米国のアントニー・ブリンケン国務長官とロイド・オースティン国防長官は4月24日、ウクライナの首都キーウ(キエフ)を訪問し、同国のボロディミル・ゼレンスキー大統領ほか閣僚と会談を行った。ロシアがウクライナに侵攻して以降、米国の閣僚がウクライナを訪問するのは初めてだ。

国務省のプレスリリース外部サイトへ、新しいウィンドウで開きますによると、両国は米国によるウクライナ支援について協議した。ブリンケン長官は、外交と対話を通じて、ロシアの侵攻を阻止するウクライナに対する新たな支援を表明し、ジョー・バイデン大統領が現在空席となっている駐ウクライナ大使のポストに駐スロバキア大使を務めるブリジット・ブリンク氏を指名する意向を持っていると述べた。また、米国が今週から外交官を段階的にウクライナに戻す方針を伝えた。軍事支援の面では、新たに3億2,200万ドル以上をウクライナ支援のために拠出し、ロシアがウクライナ東部ドンバス地域での攻勢を強めていることに対抗すべく、ウクライナ軍がより先進的な兵器と防空システムを入手することなどを支援する。これにより、米国は2月24日のロシアによる侵攻開始以降、ウクライナに対して総額約37億ドルを支援することになる。

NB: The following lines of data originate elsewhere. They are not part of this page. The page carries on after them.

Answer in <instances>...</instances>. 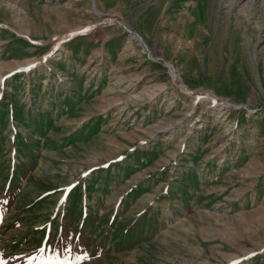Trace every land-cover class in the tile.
I'll return each mask as SVG.
<instances>
[{"label": "rangeland", "instance_id": "obj_1", "mask_svg": "<svg viewBox=\"0 0 264 264\" xmlns=\"http://www.w3.org/2000/svg\"><path fill=\"white\" fill-rule=\"evenodd\" d=\"M0 264H264V0H0Z\"/></svg>", "mask_w": 264, "mask_h": 264}, {"label": "bare ground", "instance_id": "obj_2", "mask_svg": "<svg viewBox=\"0 0 264 264\" xmlns=\"http://www.w3.org/2000/svg\"><path fill=\"white\" fill-rule=\"evenodd\" d=\"M239 26V25H238Z\"/></svg>", "mask_w": 264, "mask_h": 264}]
</instances>
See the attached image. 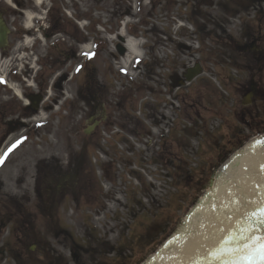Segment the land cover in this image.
I'll use <instances>...</instances> for the list:
<instances>
[{"label": "rangeland", "instance_id": "1", "mask_svg": "<svg viewBox=\"0 0 264 264\" xmlns=\"http://www.w3.org/2000/svg\"><path fill=\"white\" fill-rule=\"evenodd\" d=\"M229 1H45L56 46L30 48L28 108L0 87V155L26 138L0 165V264H150L185 232L225 150L264 133V22L257 2ZM128 36L142 55L126 68ZM251 36L257 55L238 49ZM89 84L109 120L84 135Z\"/></svg>", "mask_w": 264, "mask_h": 264}, {"label": "snow or ice", "instance_id": "2", "mask_svg": "<svg viewBox=\"0 0 264 264\" xmlns=\"http://www.w3.org/2000/svg\"><path fill=\"white\" fill-rule=\"evenodd\" d=\"M91 59L94 54L82 53ZM136 63H139L137 60ZM79 68H77V72ZM122 72L125 70L122 69ZM4 81L0 79V83ZM26 138L16 140L9 145L0 155V165H3L8 156ZM256 141V144H261ZM252 147H255L253 145ZM227 168V165H225ZM261 173H264V163L259 164ZM243 171L249 176L255 173V166L244 168ZM222 183L226 186L228 202L221 201L218 206L215 203L211 206V214L208 217L207 225L200 222L198 227L203 230L210 228V232L203 233L205 242L197 241L195 256H187L181 264H264V191L261 185H256V192L250 196L242 190L246 179L223 178ZM221 207L227 211H221ZM194 229L188 230L192 235ZM180 240V237H173ZM187 240V237L184 238ZM172 241H168L171 244ZM168 245L166 244L165 247ZM185 248H181L175 256H183ZM175 258V257H174Z\"/></svg>", "mask_w": 264, "mask_h": 264}, {"label": "flooded vegetation", "instance_id": "3", "mask_svg": "<svg viewBox=\"0 0 264 264\" xmlns=\"http://www.w3.org/2000/svg\"><path fill=\"white\" fill-rule=\"evenodd\" d=\"M252 1V0H251ZM255 1L256 7L253 17L257 20V23L260 25L262 22H264V8L258 7L259 0H253ZM230 6V10L233 12V8L235 6V1L231 0L228 2ZM30 13L32 15V18L29 22H31L30 26L27 27L26 22V16ZM40 11L35 6L34 0H0V35L1 32L5 33V38H0V62L6 63V70H7V76H9L10 73H13L14 75V81L12 84L18 89L17 85L19 83L23 87V89L26 90H33L29 86V80H33V75L29 70L28 67V60L30 59V54H32V59L34 65L38 66L40 59L38 57V50L32 51L30 50V53L27 51V47L35 46L36 43L38 46L40 45V39L45 38L47 39L49 35H51L54 31V24L50 25L48 30L42 29L43 23L46 25V22H43L40 20ZM47 18L45 19V21ZM244 32V31H243ZM250 39L246 42L244 41L243 44H238V49L243 54L251 53L253 55H257L259 52V48L256 46L257 41H261L260 37H249ZM14 41V42H13ZM52 44V43H51ZM54 45V43L49 47L51 48ZM56 45H54L55 47ZM53 47V48H54ZM48 48V49H49ZM38 49V48H37ZM25 51V52H24ZM23 52L25 56H23ZM3 56L6 58L3 59ZM42 57V56H41ZM3 59V60H1ZM26 67V70L24 71V68ZM2 70V69H1ZM28 70V72H27ZM4 70L0 73V79H2L3 87H5L8 91L12 84L9 85L8 79L3 75ZM26 74V75H25ZM42 72L38 73L37 75H34V78H36L39 75V78H41ZM27 76V77H26ZM17 77V78H16ZM26 78V79H25ZM18 79V80H17ZM25 82V83H24ZM248 89L246 94L252 93V98L255 99L254 95L257 91V83H253V81H249L248 83ZM12 85V86H13ZM0 87H2V83H0ZM9 87V88H8ZM90 84L89 86L85 85V91L89 94V110H87L89 113L86 115L85 123L87 124L86 128L83 130L84 135H92L97 128L101 127V125L106 124L109 120V115L107 111L106 104L100 103L96 101L95 95L90 91ZM11 96L13 98L17 99L20 103H22L23 108H28L29 97H23L22 92L20 89H18L19 95L21 97V100H19L10 90ZM38 92V90L36 91ZM43 92V89L38 93L41 95ZM60 99L56 100V103H59ZM39 101H41L39 99ZM26 103V104H25ZM8 102H5L4 106H0V127H5L7 125H3V122L5 120L7 121L6 117L9 116V113L11 111V105H8ZM56 109L59 110V106L57 105ZM38 110V109H37ZM38 112V111H37ZM39 115V114H38ZM41 115V114H40ZM28 116V115H24ZM32 116V115H31ZM29 117V116H28ZM39 117V116H38ZM40 119H44V117H40ZM25 119L21 118V122H24ZM93 126V129L90 130V127Z\"/></svg>", "mask_w": 264, "mask_h": 264}, {"label": "bare ground", "instance_id": "4", "mask_svg": "<svg viewBox=\"0 0 264 264\" xmlns=\"http://www.w3.org/2000/svg\"><path fill=\"white\" fill-rule=\"evenodd\" d=\"M44 1L45 0H35V3L39 6ZM31 18H32V15L30 13H28V15L26 16L27 27H29L31 24V22H29L31 20ZM123 33H124V29L121 30L120 34L123 36L124 35ZM126 39L127 40H126L125 49L127 50V53H126V58L124 59V61H125L124 65L127 68L128 64L131 63L133 61V59L137 58V56L141 57L142 53H141L140 49L138 48L139 42L137 40L135 41L134 39H131L130 37H127ZM83 51L90 52L89 50H87L85 48H83ZM6 67H7L6 63L0 62V73L3 70H5ZM12 87L14 89L13 90L14 93L16 95L20 96L18 89H16V87H14V86H12ZM256 141L257 140H254V142H256ZM233 159H235V156L233 157ZM245 179H246V183L242 186V190L247 192L248 195H250V193H253L256 191V183H255V181H252L249 183V178H245ZM222 180H223V174H222V172L221 173L218 172L216 179L212 183V186H211L212 189L209 191V193H207V195H206L207 197L205 199H202L198 203L197 210L190 217L191 219L187 224L185 232L181 236H179L181 239L180 240H174V239L171 240L172 243L167 244L168 245L167 247L160 249L159 250V256L156 259L151 260L150 264H171L170 261L184 260L187 258V256L197 255V253H191V254L187 255L188 249L192 243L191 240H188L189 239L188 230L190 227H192L193 221L196 218H199V220H198L199 223L204 222L207 225L208 217L211 214V206L213 203L220 206L222 200L224 201V203L228 202L227 193L225 191L226 186L222 183ZM221 211H227V209L221 207ZM210 231H211V229L207 228V227L203 230L200 229V231L198 233V237L199 236L203 237V233L210 232ZM185 237H187L188 241L183 240ZM182 244L184 245V248H185V254L183 256H175V254L181 248Z\"/></svg>", "mask_w": 264, "mask_h": 264}, {"label": "water", "instance_id": "5", "mask_svg": "<svg viewBox=\"0 0 264 264\" xmlns=\"http://www.w3.org/2000/svg\"><path fill=\"white\" fill-rule=\"evenodd\" d=\"M2 36H0L1 38ZM189 79V78H188ZM250 101L246 100V102L243 103V105L248 104ZM261 135H264V133H261ZM254 138V136L251 137V139ZM259 141H261V144H256V142L252 141L251 143L248 142V144H245L243 146V152H239L238 156H235V159L232 157V153L229 151V148L225 150L226 153V160L221 159V164L223 165L224 162L227 161V159L231 158L230 160L227 161V168H222L220 170V173L222 172L223 178L228 177L230 179H245L249 178V183L252 181H255L256 185L260 184L261 185V191H264V173L260 172L259 169V164L264 163V139L263 137H259ZM255 145V147H252ZM245 148V149H244ZM235 152V151H234ZM236 153V152H235ZM255 166V173L252 175H248L243 171L244 168H249L251 166ZM256 192V191H255ZM250 193V196L254 195V193ZM199 217V216H198ZM199 218L194 219L193 224H192V229H194L192 235L189 236L188 240H191L192 243L188 249V254L191 253H196L195 248H196V242L201 241L205 242L203 240V237H198V233L200 231L198 225ZM184 241H188L183 239ZM182 260L178 261H170L171 264H181Z\"/></svg>", "mask_w": 264, "mask_h": 264}]
</instances>
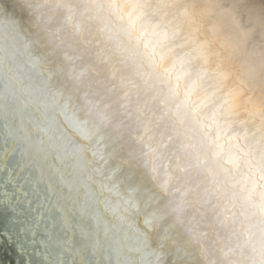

ブリンケン長官は帰国後の4月25日に行った記者会見外部サイトへ、新しいウィンドウで開きますで、これまでの支援やロシアに対する圧力、今後の進め方について、ゼレンスキー大統領らと協議でき「重要な時間だった」と総括した。その上で、「ロシアの戦争の目的に照らせば、同国は失敗しており、ウクライナが成功している。われわれは、ウクライナが最終的に成功するまで支援を続ける」と強調した。オースティン長官は記者から米国が目指す成功について問われ、「ロシアが、ウクライナ侵攻のようなことができなくなる程度まで弱体化することを望む。特にNATOをはじめとする国際社会が一致団結する必要がある」と述べた。